Windom joined the U.S. Navy in 1973 as an 18-year-old just out of high school—drawn to the white uniform his brother wore.
After completing basic training, he was assigned to the USS Independence, an aircraft carrier. He served on two other ships as well, traveling the seven seas for two-and-a-half years. His longest stay at sea was 178 consecutive days.
“During that time, I had life-awakening moments,” says Windom, an accredited financial counselor who works with the military and the owner of Windom Wisdom LLC, a consulting firm that provides credit unions with operational support. “When you’re a young kid and you’ve lived in one place all of your life, you surrender your life to the military.”
Windom had various jobs while on the USS Independence, the first as a boatswain’s mate. Saltwater turns the ship brown, so boatswain’s mates would spend 12-hour shifts scraping off the brown and repainting the ship gray.
He also obtained a license to drive the aircraft carrier. To earn the certification, Windom had to be on the helm of the ship for 24 hours. That included watch duty, a four-hour shift in the middle of the night when sailors stood on deck.
“When you’re on watch duty, you’re on the deck,” says Windom, who spent 27 years working for NCUA before retiring in 2012. “And you’re literally driving the ship in the middle of the night.”

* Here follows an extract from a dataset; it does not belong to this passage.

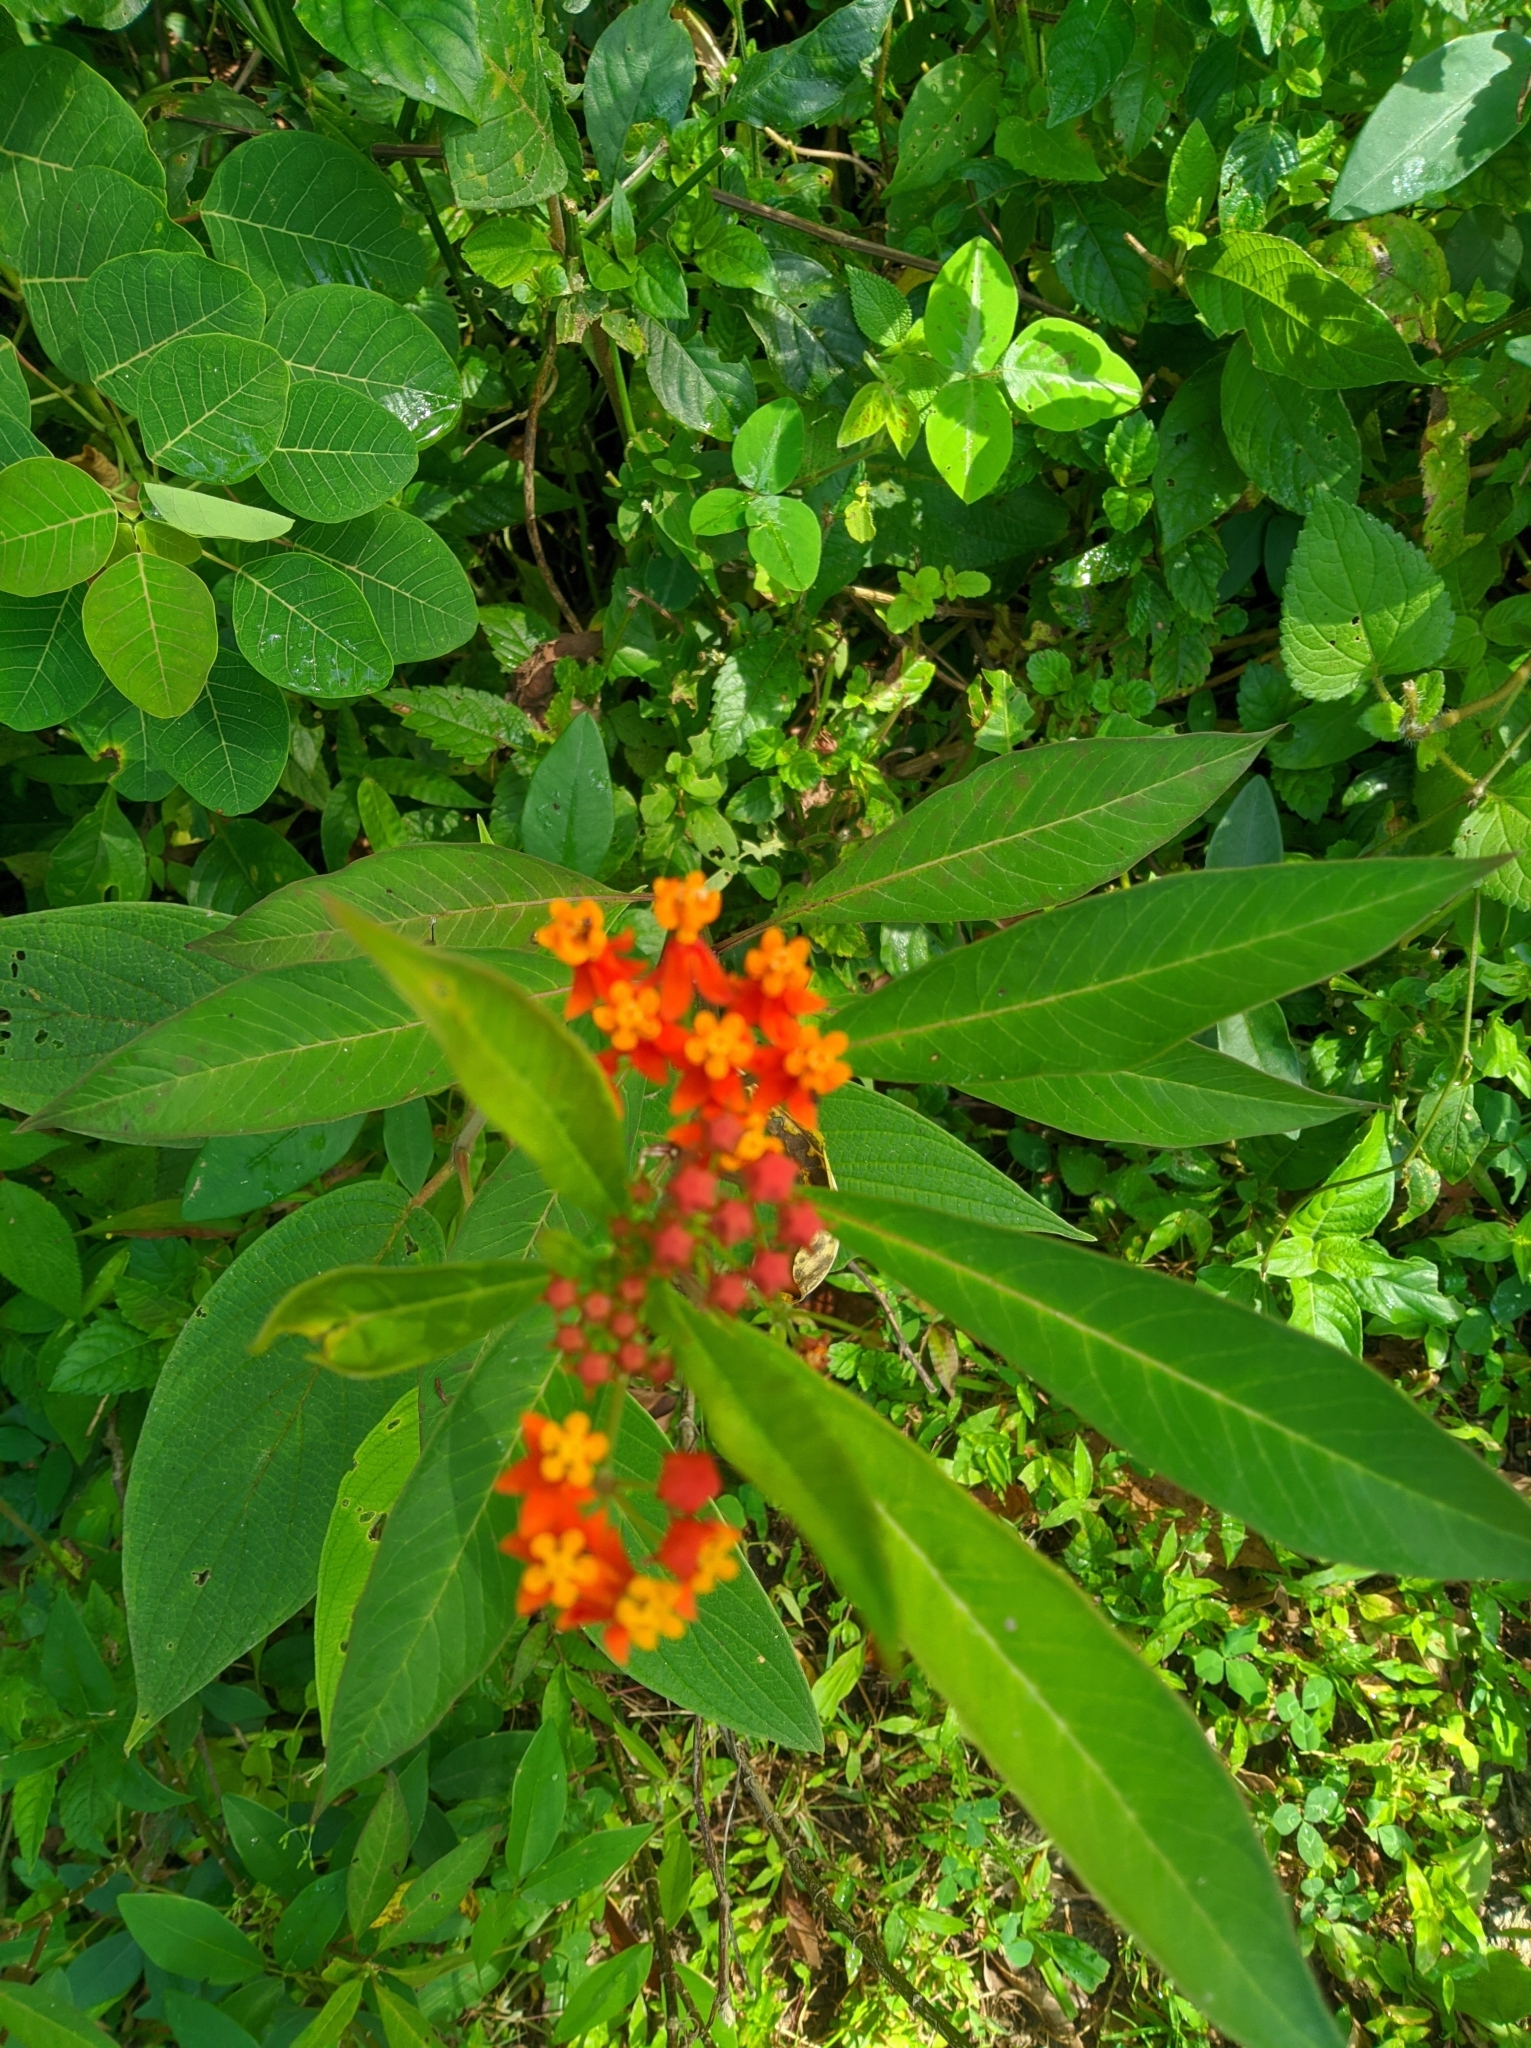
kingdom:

Windom was also a dental tech, not only working in the dental practice but also assisting the medical unit with search and rescue missions from plane crashes at sea.
But it was his final job as an accountant in the Post Office that provided Windom the travel and adventure he was seeking. As the ship would near port, Windom and others in the Post Office would leave the ship to pick up the mail and bring it back, says Windom, who achieved the rank of Postal Clerk Second Class by the time he left the Navy in 1977.
After completing his time on the USS Independence, Windom became a postal clerk, running post offices on two other ships.
“The military gave me a sense of worth, a sense of discipline, a sense of teamwork, and an understanding of how to get things done,” Windom says.